As described in the source code of documentation of Captum:

"Layer Integrated Gradients is a variant of Integrated Gradients that assigns an importance score to layer inputs or outputs, depending on whether we attribute to the former or to the latter one."

In this case, we are interested how the input embeddings of the model contribute to the output.

lig = LayerIntegratedGradients(flair_model_wrapper, flair_model_wrapper.model.embeddings)

To test this, let's take the two paragraphs of an article about business by the Economist.

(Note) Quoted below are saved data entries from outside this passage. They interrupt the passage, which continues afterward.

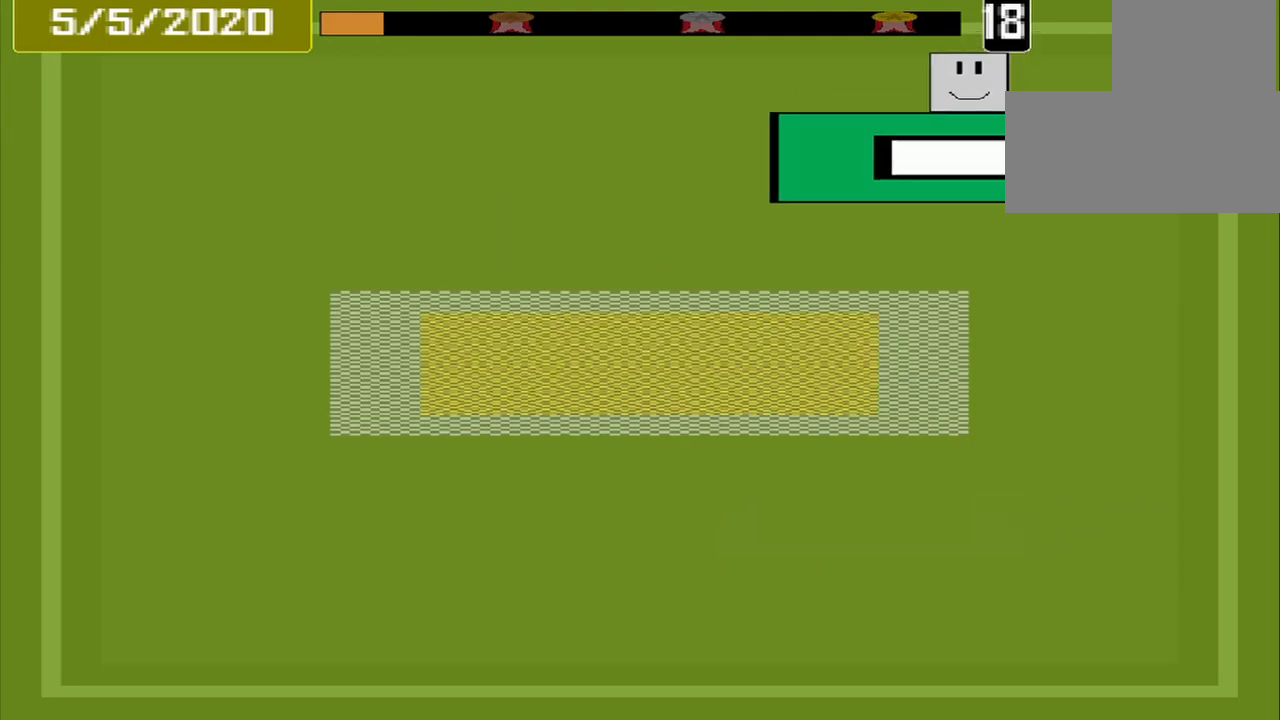
{"buttons": [], "events": [[84, "DPAD_DOWN", "up"]]}
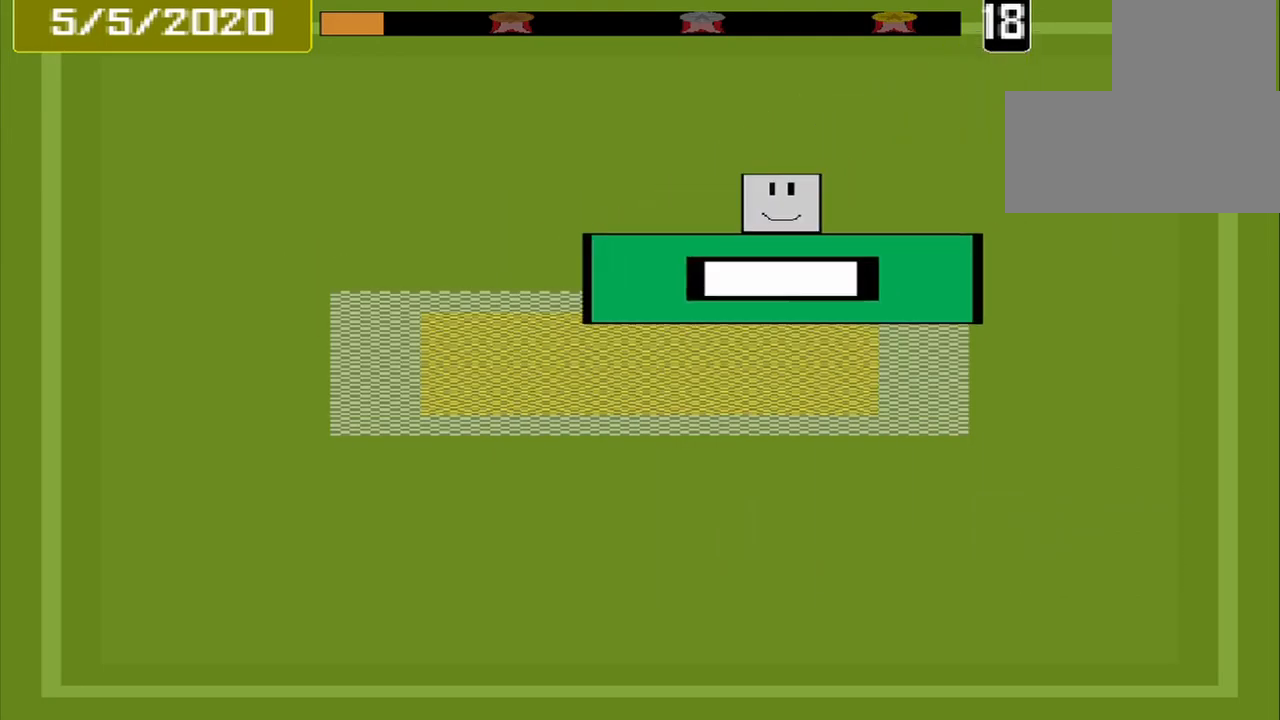
{"buttons": [], "events": [[375, "CROSS", "down"], [500, "CROSS", "up"]]}
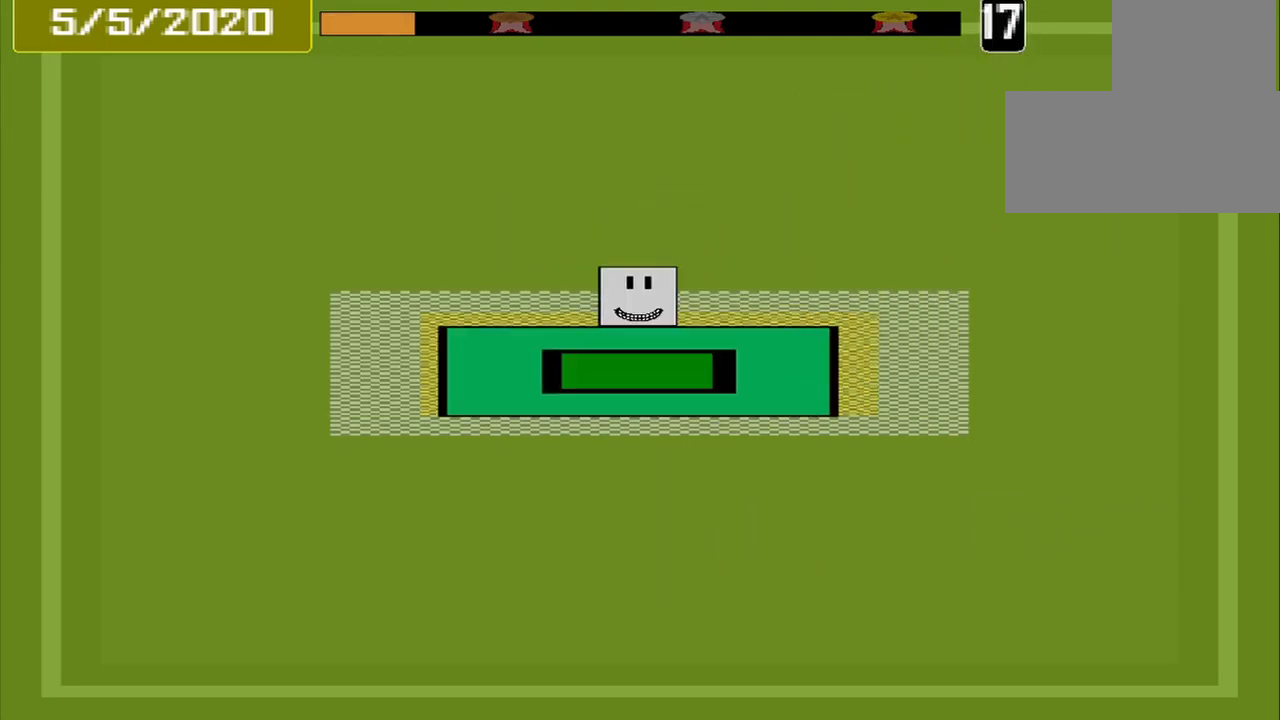
{"buttons": [], "events": []}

Which Japanese mogul will leave the biggest legacy?

sentence = """
In the 1990s, when a youthful Son Masayoshi, a Japanese entrepreneur, was pursuing acquisitions in his home country, he sought advice from a banker eight years his junior called Mikitani Hiroshi. They shared a lot in common: both had studied in America (Mr Son at the University of California, Berkeley, Mr Mikitani at Harvard Business School); they had a common interest in the internet; and they were both baseball mad. In the decades since, both men have blazed past a stifling corporate hierarchy to become two of Japan’s leading tech billionaires. 
Mr Mikitani, who says in an interview that he did not even know the word “entrepreneur” when he enrolled at Harvard, pioneered e-commerce in Japan via Rakuten, which is now a sprawling tech conglomerate worth $14bn. Mr Son’s SoftBank, after spectacular investments in early internet stocks, muscled into Japan’s telecoms industry. They have both invested heavily in Silicon Valley. They also each own baseball teams named after birds of prey; the SoftBank Hawks and the Rakuten Golden Eagles.
"""

For convience, let's check the label dictionary to see which is 'business'.

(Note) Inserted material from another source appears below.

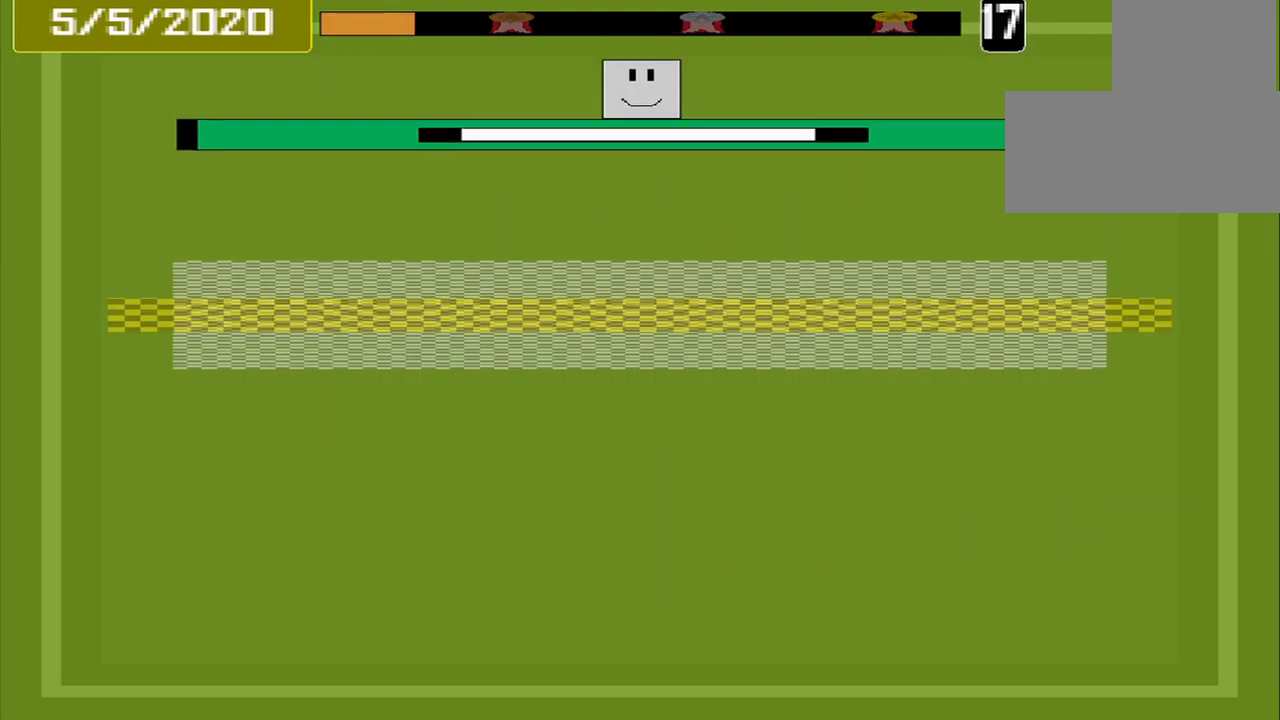
{"buttons": [], "events": []}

This can be useful if you have complex labels, or want to quickly reference labels used by the model.

print(flair_model_wrapper.label_dictionary.get_item_for_index(1))

target_label = flair_model_wrapper.label_dictionary.get_item_for_index(1)
business

We also create an empty list to store our attribitions results in order to visualize them using Captum.

visualization_list = []

Let's run the Layer Integrated Gradient method on the two paragraphs, and determine what drives the prediction.

As an additional note, the number of steps & the estimation method can have an impact on the attribution.

This tutorial even uses 7000 steps!

readable_tokens, word_attributions, delta = interpret_sentence(flair_model_wrapper,
                                                                lig,
                                                                sentence,
                                                                target_label,
                                                                visualization_list,
                                                                n_steps=500,
                                                                estimation_method="gausslegendre",
                                                                internal_batch_size=3)
pred:  1 ( 1.00 ) , delta:  tensor([2.8829], dtype=torch.float64)
visualize_attributions(visualization_list)

Screenshot

The tokenizer used by your model will have an impact how the original text is displayed.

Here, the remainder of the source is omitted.